HJフォールド・トゥ・スティール
HJ Fold to Steal
HJ Fold to Steal ハイジャックポジションのプレイヤーが、後ろのポジション(COまたはBTN)からのスティールレイズに直面したときにフォールドする頻度を示し、スティールに対する防御力を測る指標。
HJのスティールに対するフォールド
概念と起源
HJ Fold to Steal(略称FTS)は、テキサスホールデムで一般的に使用される統計指標です。ハイジャック(カットオフのすぐ右の席)のプレイヤーが、後ろのポジションからのスティールレイズに直面したときにフォールドする傾向を反映します。スティールは通常、アクションがカットオフやボタンにフォールドし、それらのプレイヤーがブラインドを獲得するために広いレンジでレイズするときに発生します。ミドルポジションとして、HJの防御頻度はスティール試行の期待値に直接影響します。
計算方法
この指標は通常、Hold'em ManagerやPokerTrackerなどのポーカーソフトウェアによって自動的に追跡されます。式は以下の通りです:
- HJ Fold to Steal = HJがスティールレイズに直面してフォールドした回数 / HJがスティールレイズに直面した総回数(HJがまだオープンしておらず、アクションが有効な場合のみカウント)
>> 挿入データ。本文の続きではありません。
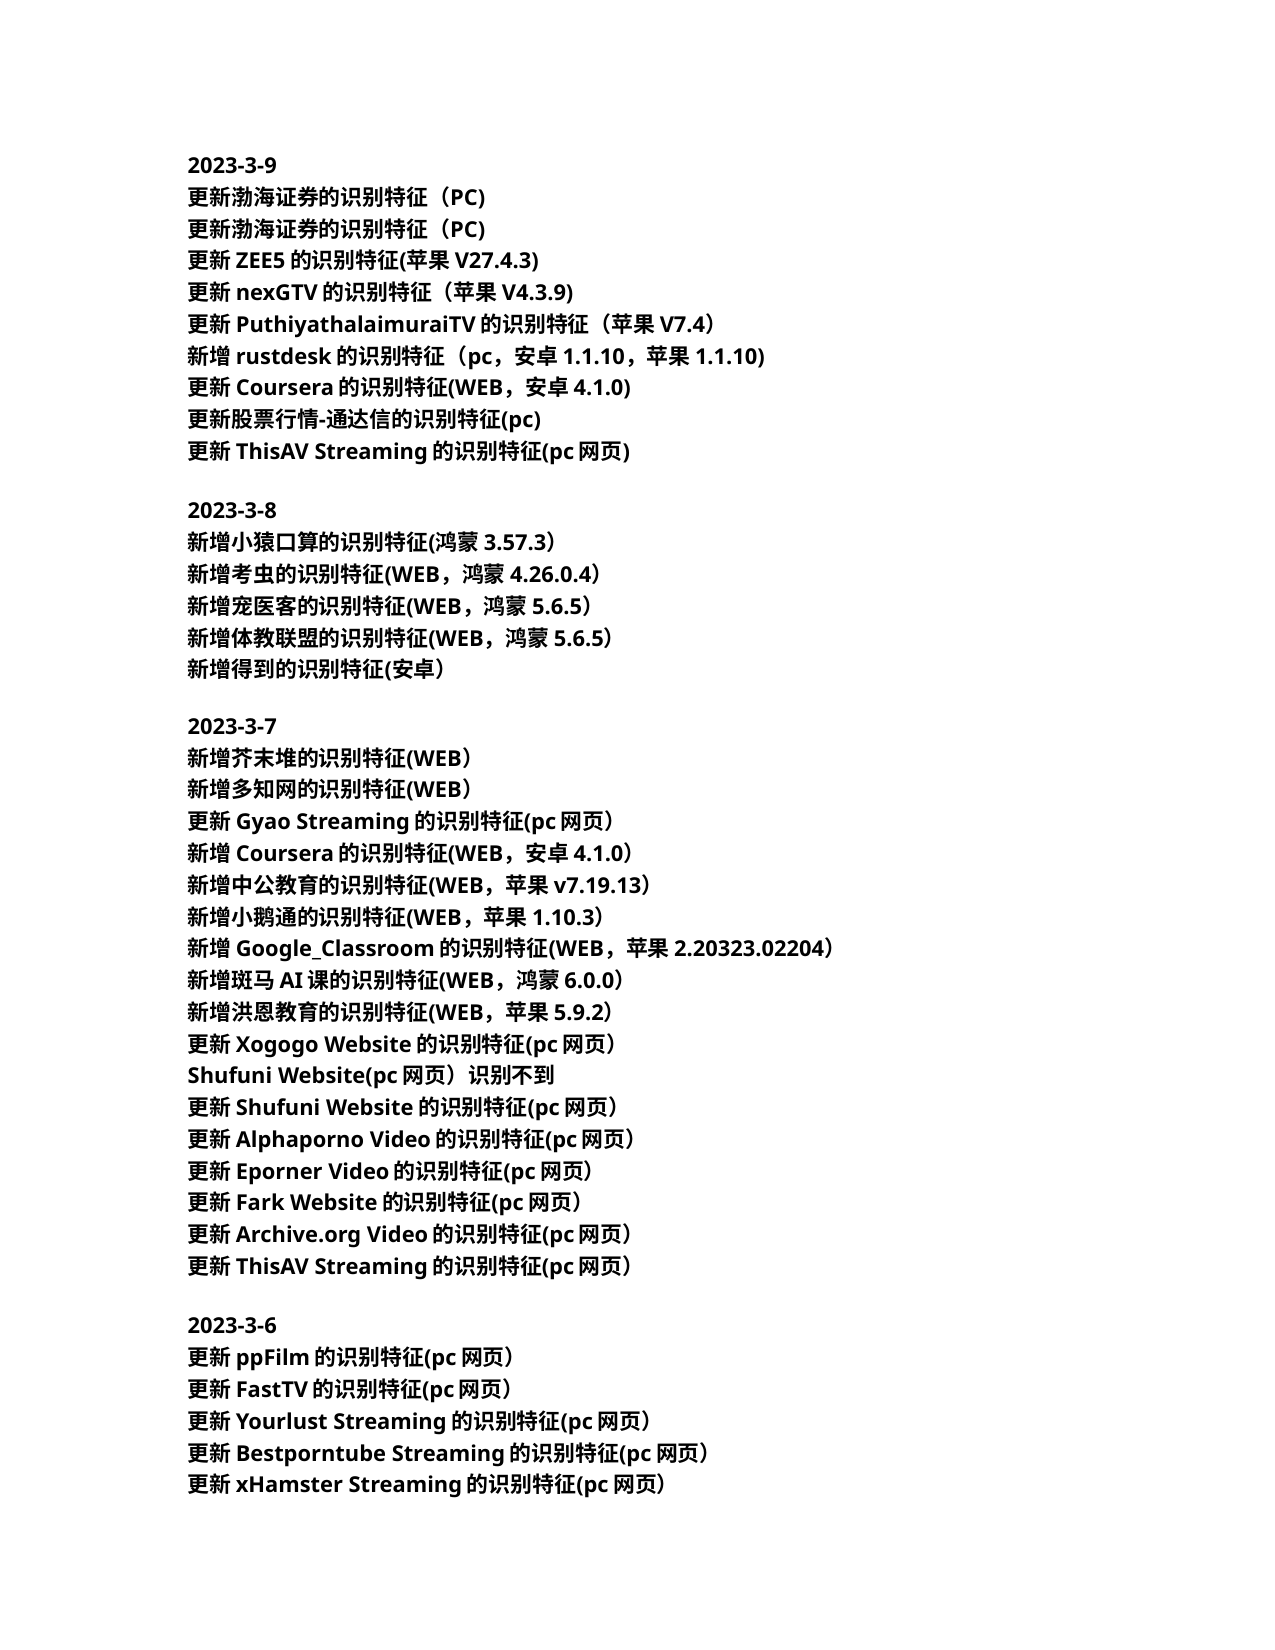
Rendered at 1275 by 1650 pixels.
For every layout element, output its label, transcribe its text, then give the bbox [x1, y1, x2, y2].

統計的に意味を持つには、通常数百ハンドのサンプルサイズが必要です。
戦略的含意
- 高いフォールド率(>70%):HJがスティールに対して弱すぎることを示し、搾取可能です。スティーラーはより広いレンジで継続的にレイズでき、場合によっては任意の2枚のカードで利益を上げてスティールできます。
- 低いフォールド率(<50%):HJが広いレンジで防御し、頻繁にコールまたは3ベットすることを示します。スティーラーはスティール頻度を減らすか、よりタイトなレンジを使用するように調整すべきです。
- バランスの取れたレンジ:理論上、HJのフォールド率はコールと3ベットのレンジと連携し、搾取を避けるべきです。GTO戦略では、スタック深度と相手の傾向に基づいた動的調整が推奨されます。
応用例
ブラインド$1/$2、実効スタック$200の6-maxキャッシュゲームで、アクションがHJまでフォールドし、HJもフォールドしたとします。COが$6にレイズします。HJがこのシナリオで過去80%フォールドしている場合、COはQToや98sのようなマージナルハンドで頻繁にスティールできます。逆に、HJのフォールド率が45%しかない場合、COはKJ+、AT+、88+のような強いハンドでのみレイズすべきです。
注意点
- サンプルサイズと相手:単一のデータポイントは無意味です。また、相手ごとのスティール頻度を区別してください。
- スタック深度:ディープスタック(>100BB)では高いフォールド率が許容される場合がありますが、ショートスタックではより積極的に防御すべきです。
- ポジションのダイナミクス:ボタンのスティールレンジは通常COよりも広いため、HJのフォールド率はそれぞれに対して異なる場合があります。高度な分析では、これらのシナリオを分離することがよくあります。